If you're diagnosed with preeclampsia late in your pregnancy, you may be surprised to learn that immediate delivery may be recommended. If you're diagnosed earlier in your pregnancy, you may be concerned about monitoring signs and symptoms at home and keeping more frequent appointments with your primary care provider.
It may help to learn more about your condition. In addition to talking to your provider, do some research. Make sure you understand when to call your provider and how to monitor signs and symptoms.
Preparing for your appointment
Preeclampsia is often diagnosed during a regularly scheduled prenatal appointment.

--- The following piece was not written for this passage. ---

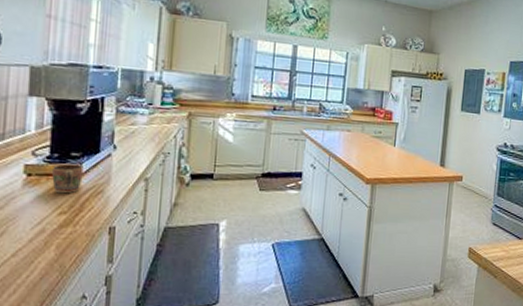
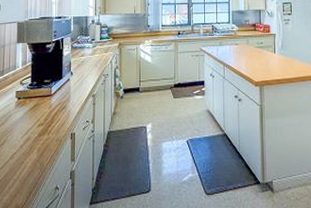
mug: present [52,163,84,194] -> none [33,88,52,111]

If your primary care provider recommends certain tests for a preeclampsia diagnosis, you may also be discussing some of the following questions:
- Did you have preeclampsia or other complications in a previous pregnancy?
- If you're having symptoms of preeclampsia, when did they begin?
- Has anything improved the symptoms or made them worse?
- Have you made any recent changes to your medications, vitamins or dietary supplements?
After a diagnosis of preeclampsia and at follow-up appointments, you might ask the following questions:
- How can I make sure I'm doing blood pressure readings correctly at home?
- How often should I check my blood pressure at home?
- What blood pressure reading should I consider high?
- When should I call the clinic?
- When should I get emergency care?
- How will we monitor my baby's health?
- When should I schedule my next appointment?
- How will we decide on the right time for delivery?
- What are the benefits and risks of delaying delivery?
- What care might my baby need after a preterm delivery?